# Air bubbles in glass



## kwalker (Apr 30, 2011)

I was thinking about this the other day; The air bubbles in the glass that we all either love or loath. Since that bubble is sealed, is the air inside of that bubble still original? Is it possible that an unbroken glass bubble has 120 year old air inside of it still trapped, or is it likely to leech out of the glass eventually because the surface is so thin?


----------



## cowseatmaize (Apr 30, 2011)

> Is it possible that an unbroken glass bubble has 120 year old air inside of it still trapped,


Yup, are you considering a chemical annalysis for the global warming debate?


----------



## cyberdigger (Apr 30, 2011)

I wouldn't think the bubbles have regular old air in them, considering they were formed in the 2000+ degree cauldron of molten glass.. they're probably filled with gases from impurities in the mix.
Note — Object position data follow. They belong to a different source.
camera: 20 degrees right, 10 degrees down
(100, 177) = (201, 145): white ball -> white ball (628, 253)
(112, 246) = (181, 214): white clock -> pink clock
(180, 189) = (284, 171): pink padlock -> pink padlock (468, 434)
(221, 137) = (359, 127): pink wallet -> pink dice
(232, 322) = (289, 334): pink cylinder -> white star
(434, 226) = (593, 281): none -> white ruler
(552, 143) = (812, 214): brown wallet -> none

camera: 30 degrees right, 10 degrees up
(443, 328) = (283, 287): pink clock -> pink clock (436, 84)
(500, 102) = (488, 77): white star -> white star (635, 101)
In other words, you're unlikely to smell the 120 year old hot dog belch from the glass blower if you opened one up.. []


----------



## GuntherHess (Apr 30, 2011)

it would be the original air but the air wasnt that great in glass houses from what I have heard.


----------



## RED Matthews (Apr 30, 2011)

Well I have to get in here with some thoughts.  There are many sources of trapped air in early glass making techniques.  The batch mix is the biggest culprit.  Having seen glass batch mixed on a dirt floor and then melted in a crucible in a furnace, I can realize how trapped moisture can be a big cause of trapped air.  This was done at a modern glass plant in Marion, PA, to make some special bottles for a retiring glass maker.  The accomplished the early glass look in the bottles.
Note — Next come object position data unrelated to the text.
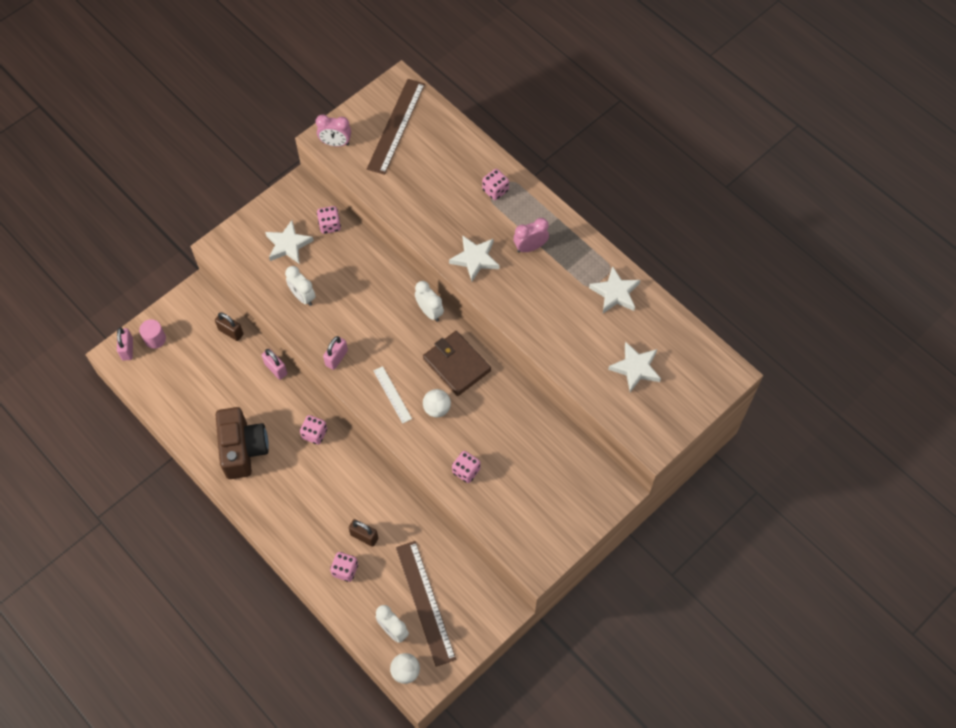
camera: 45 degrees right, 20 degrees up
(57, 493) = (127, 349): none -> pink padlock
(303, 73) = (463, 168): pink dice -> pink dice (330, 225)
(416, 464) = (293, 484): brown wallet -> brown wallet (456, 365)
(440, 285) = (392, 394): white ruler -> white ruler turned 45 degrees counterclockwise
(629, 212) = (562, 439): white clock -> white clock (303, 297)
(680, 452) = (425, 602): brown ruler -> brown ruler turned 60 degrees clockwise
 I have some demijohns that have excessive trapped air bubbles.  The thing I don't know, is what type of mold material was used.  If the mold was made of a ceramic material, and I think that is what was used.  I have not been able to find any printed clue to what they might have lubricated the shell molds with.  I am sure there was something used that introduced the air bubble excessive quantity.

 In the early hand forming of bottles, the shaping of the neck and shoulders picked up a lot of air in the glass.  The folds and twist lines in those areas, show us a lot of stress was put into the glass to get it shaped.  It wasn't until the 1860s that most glass bubbles ceased to be in the bottles made.  This was also about when the patents of Sweeney, Mathews and Heartley; developed and patented the chilling of the mold iron castings, that the bubbles disappeared.  Their process change gave the glass industry a great change in glass making around the world.  The news of the effects in the cast iron mold cavity surface gave them better polishing ability, and the tight pure iron between the dendritic carbon rows gave the iron a reduced heat transfer capability.  This caused the bottle mold to maintain a hotter surface in the mold when the final blow pushed the glass to the mold cavity surfaces.  This made the glass flatten to a more uniform thickness and thus the glass lost a lot of its variable thickness in the glass bottle walls.  It is referred to as whittle, but it was really caused by the colder mold surfaces contacted in the final blow.  This application spread like wild fire with all mold foundries, and I am sure the people that got the patent didn't get much compensation for their solution to press ware molds.

 Some of them are neat and all - old hand made glass is just beautiful to my eyes.   RED Matthews


----------



## kwalker (Apr 30, 2011)

> ORIGINAL:  cowseatmaize
> 
> 
> 
> ...


 
 That'd be interesting if the air was natural. I'm sure there'd be some interesting results from that one...


----------